### EXCERPTED RECORDS
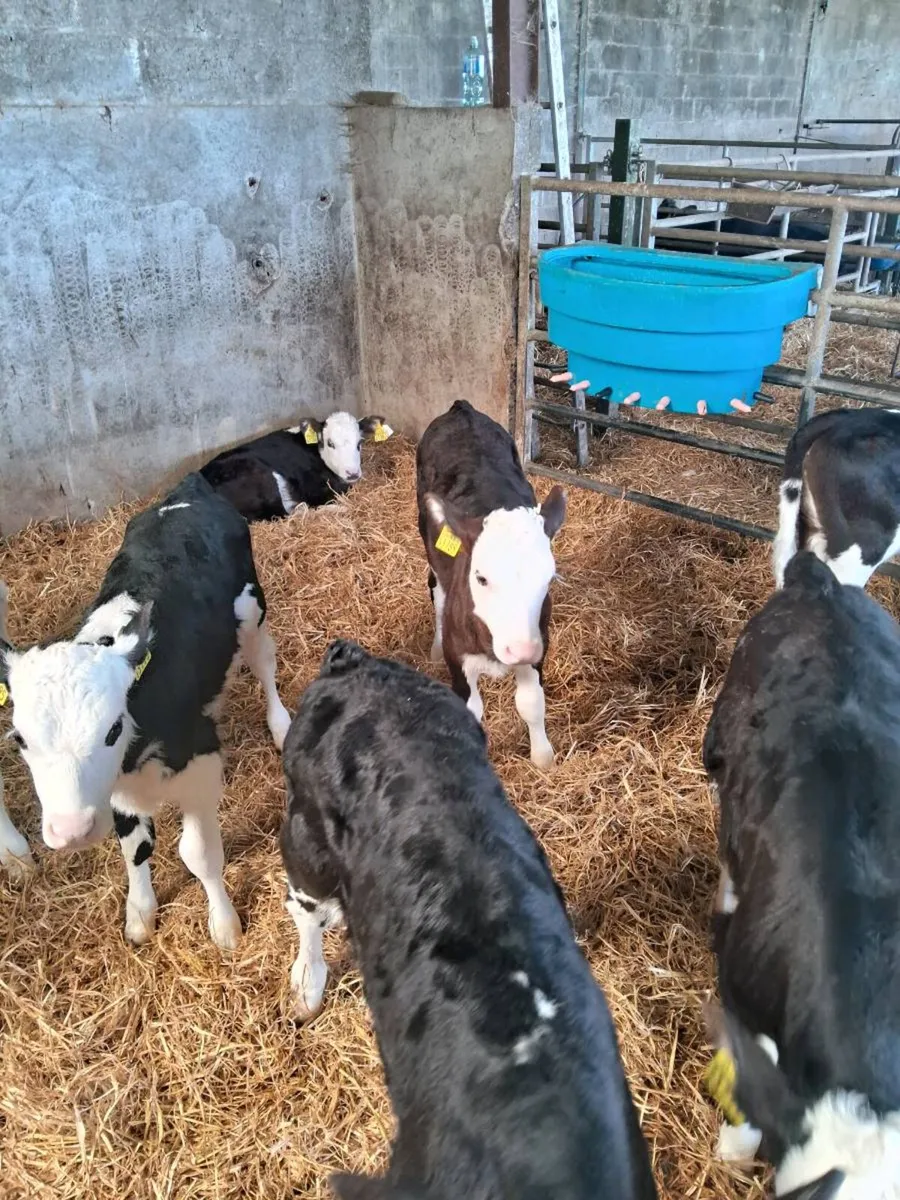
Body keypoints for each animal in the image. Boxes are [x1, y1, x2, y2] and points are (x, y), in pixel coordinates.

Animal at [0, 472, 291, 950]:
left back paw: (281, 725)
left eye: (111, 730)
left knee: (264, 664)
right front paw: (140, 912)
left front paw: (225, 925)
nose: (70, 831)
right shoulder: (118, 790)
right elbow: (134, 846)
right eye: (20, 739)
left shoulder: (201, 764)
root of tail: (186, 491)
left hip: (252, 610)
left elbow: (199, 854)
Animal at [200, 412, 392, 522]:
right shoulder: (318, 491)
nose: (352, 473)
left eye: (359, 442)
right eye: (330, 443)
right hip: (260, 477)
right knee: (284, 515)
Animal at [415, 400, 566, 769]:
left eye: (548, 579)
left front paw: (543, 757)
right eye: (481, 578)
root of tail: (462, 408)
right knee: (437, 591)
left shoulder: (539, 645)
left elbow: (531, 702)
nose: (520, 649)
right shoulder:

### PROBLEM DESCRIPTION
Only an exact reproduction of the lines from the one with "right elbow: (134, 846)" to the end of the listing is expected.

### ANSWER SPACE
right elbow: (134, 846)
right eye: (20, 739)
left shoulder: (201, 764)
root of tail: (186, 491)
left hip: (252, 610)
left elbow: (199, 854)
Animal at [200, 412, 392, 522]:
right shoulder: (318, 491)
nose: (352, 473)
left eye: (359, 442)
right eye: (330, 443)
right hip: (260, 477)
right knee: (284, 515)
Animal at [415, 400, 566, 769]:
left eye: (548, 579)
left front paw: (543, 757)
right eye: (481, 578)
root of tail: (462, 408)
right knee: (437, 591)
left shoulder: (539, 645)
left elbow: (531, 702)
nose: (520, 649)
right shoulder:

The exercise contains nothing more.